**Document passage**
[start]

Book Notes by David Mays                See more book notes

CovFirs 97-4-25

FIRST THINGS FIRST

  

Stephen R. Covey

Simon & Schuster, 1994, 346 pp.

 

“Fourth generation time management” goes beyond check lists, planning ad preparation, prioritizing and controlling.  It’s a principle-centered approach based on “Quadrant II” thinking, building your life around what’s truly important.

 

While we control our choices we don’t control the consequences of those choices: principles do.  A meaningful life is not primarily a matter of speed or efficiency.  (12)

 

The book examines

-        your missions – what gives meaning and purpose to your life

-        how to create balance and synergy among the roles in your life

-        how to set and achieve principle-based goals that create quality of life results

-        how to maintain a perspecdtive that empowers you to keep first things first

-        how to act with integrity in the moment of choice

-        how to turn your weeks into an upward spiral of learning and living (13

 

The Compass and the Clock.

The compass represents direction – what’s really important in life – how to lead your life.

e.g. vision, values, principles, mission, conscience, direction.

The clock represents how fast you’re going – how you’re spending your time – managing

e.g. commitments, appointments, schedules, goals, activities.

 

For many of us there is a gap between the compass and the clock, between what’s really important to us and how we spend out time.  The problem isn’t how much we’re getting done but where we’re trying to go.

[end]

**Goal of the exercise**
Return the book notes on First Things First above in full, word for word. The lines after this point come from a different source than the book notes.

**Stored data**
[start]

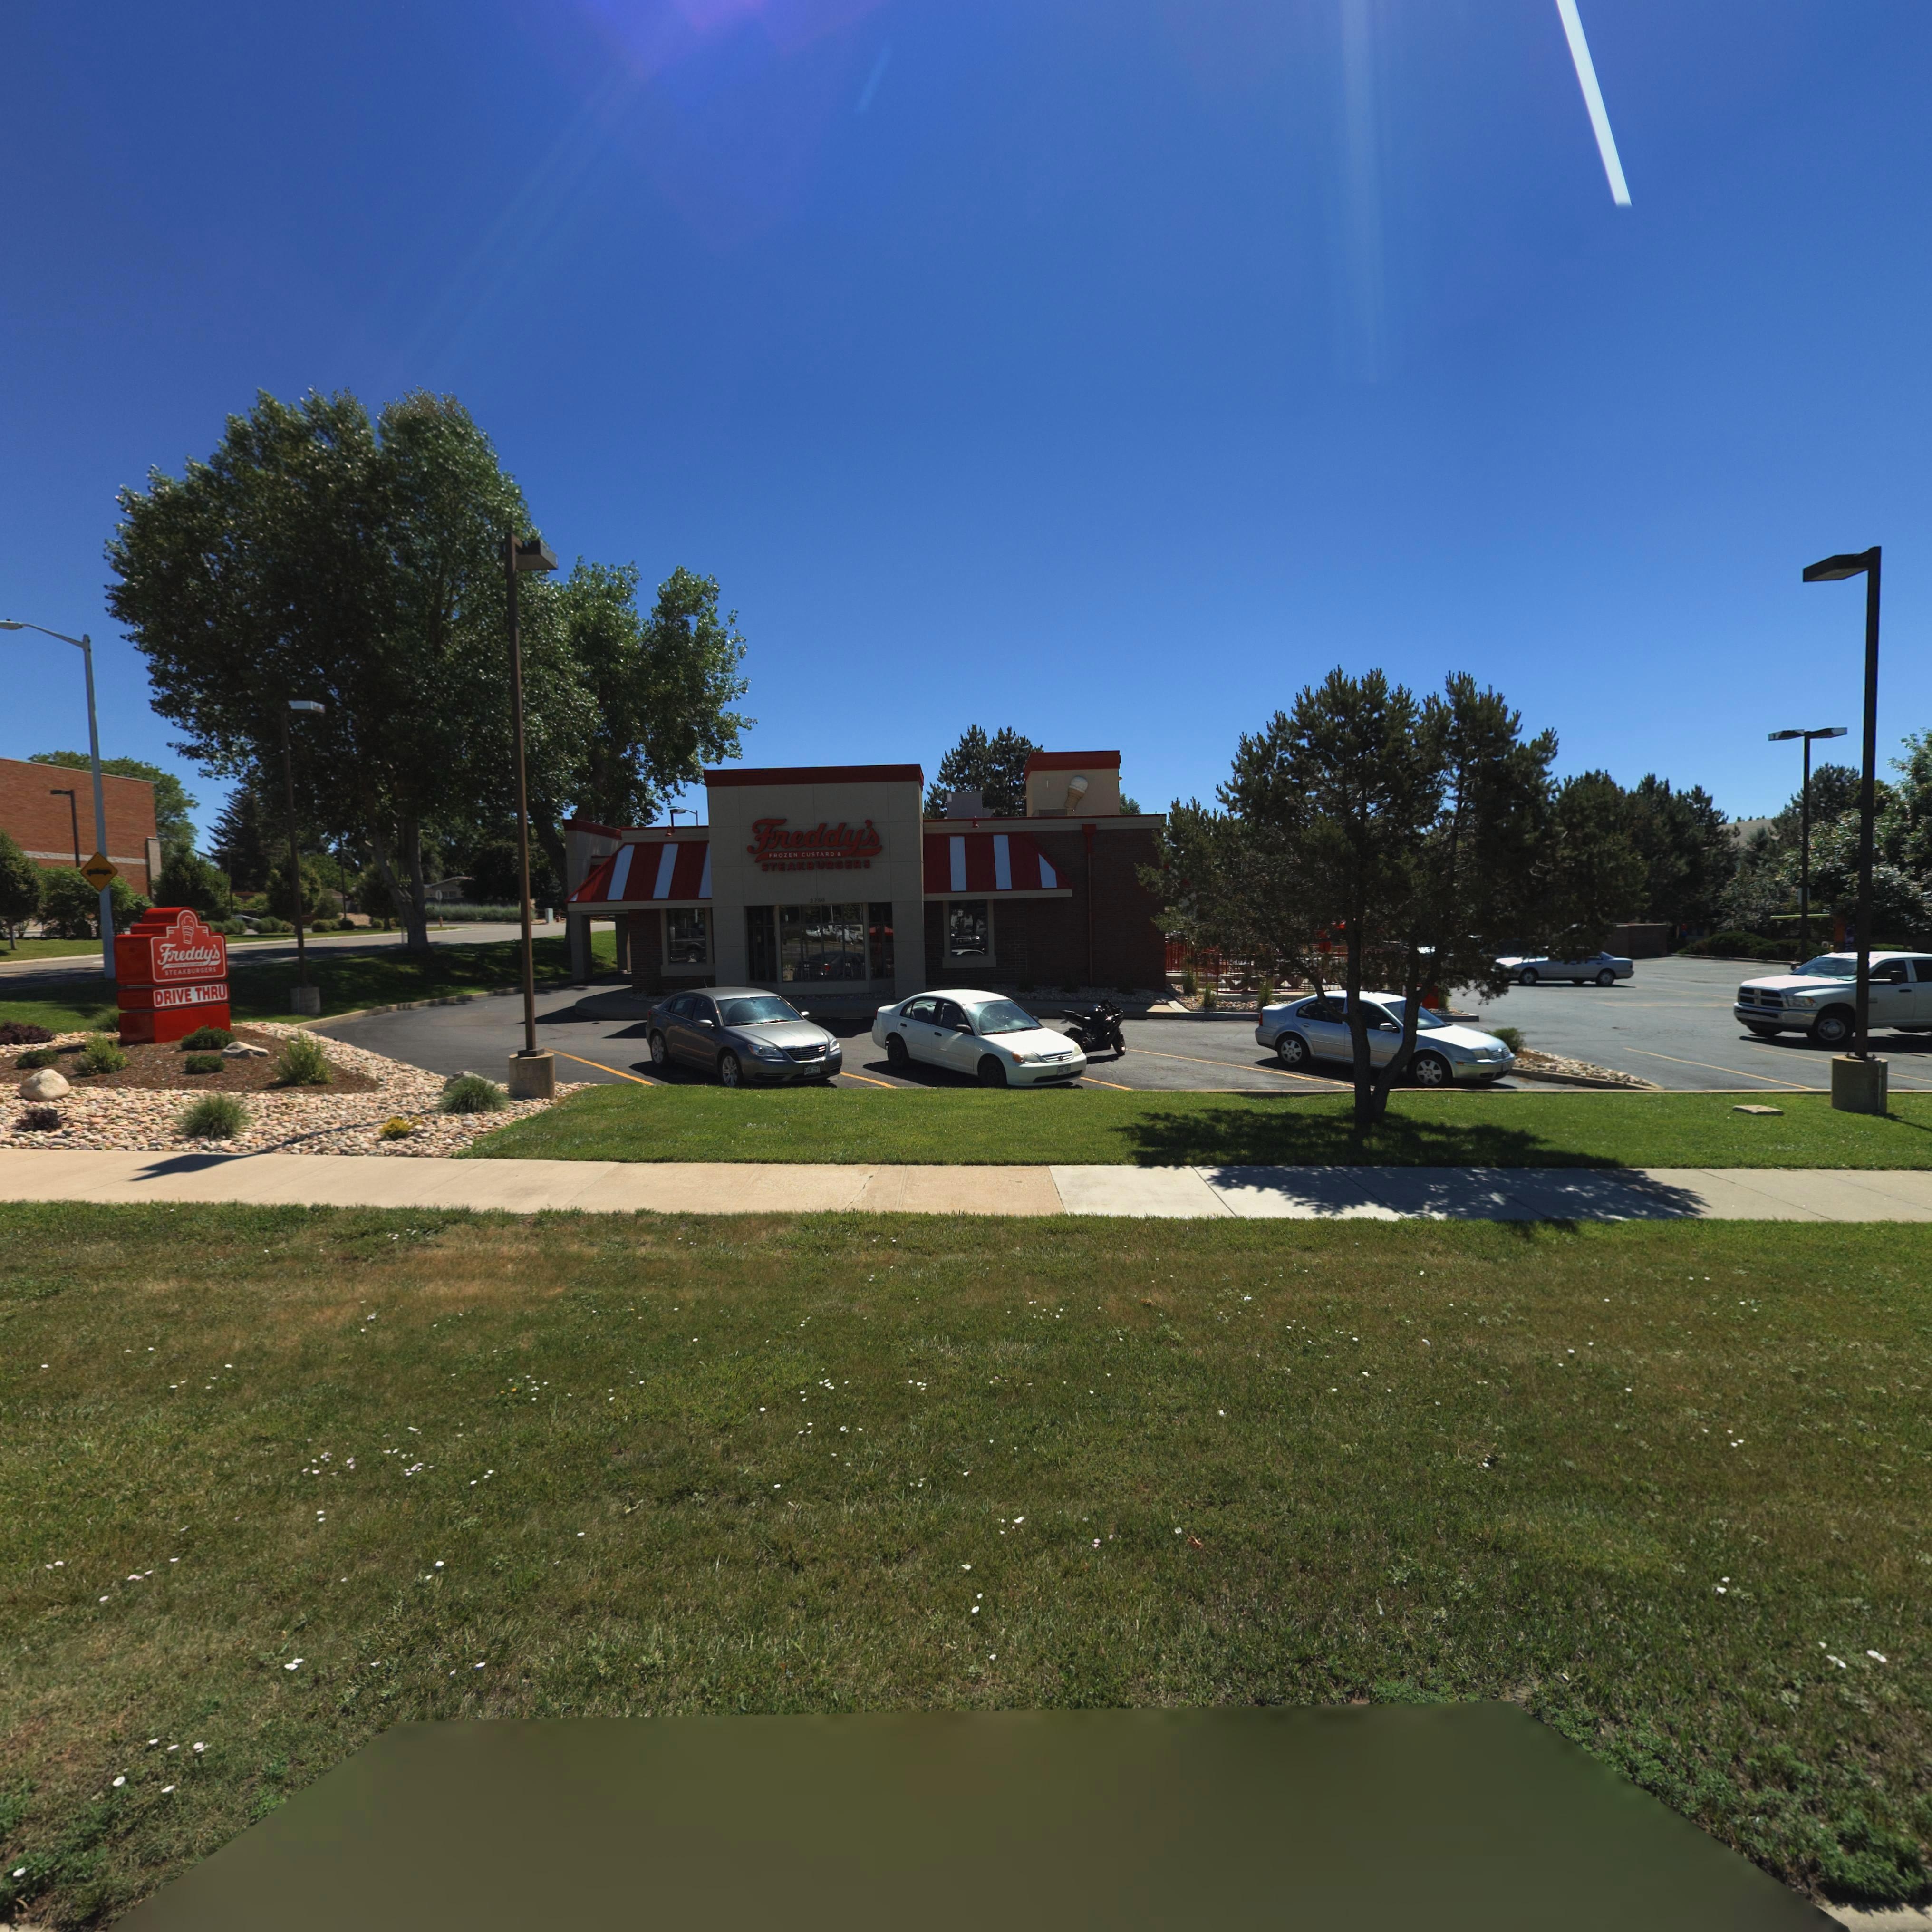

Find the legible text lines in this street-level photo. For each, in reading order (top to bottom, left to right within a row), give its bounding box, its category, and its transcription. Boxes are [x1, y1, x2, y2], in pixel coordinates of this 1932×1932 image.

[end]

**Complete output**
Book Notes by David Mays                See more book notes

CovFirs 97-4-25

FIRST THINGS FIRST

  

Stephen R. Covey

Simon & Schuster, 1994, 346 pp.

 

“Fourth generation time management” goes beyond check lists, planning ad preparation, prioritizing and controlling.  It’s a principle-centered approach based on “Quadrant II” thinking, building your life around what’s truly important.

 

While we control our choices we don’t control the consequences of those choices: principles do.  A meaningful life is not primarily a matter of speed or efficiency.  (12)

 

The book examines

-        your missions – what gives meaning and purpose to your life

-        how to create balance and synergy among the roles in your life

-        how to set and achieve principle-based goals that create quality of life results

-        how to maintain a perspecdtive that empowers you to keep first things first

-        how to act with integrity in the moment of choice

-        how to turn your weeks into an upward spiral of learning and living (13

 

The Compass and the Clock.

The compass represents direction – what’s really important in life – how to lead your life.

e.g. vision, values, principles, mission, conscience, direction.

The clock represents how fast you’re going – how you’re spending your time – managing

e.g. commitments, appointments, schedules, goals, activities.

 

For many of us there is a gap between the compass and the clock, between what’s really important to us and how we spend out time.  The problem isn’t how much we’re getting done but where we’re trying to go.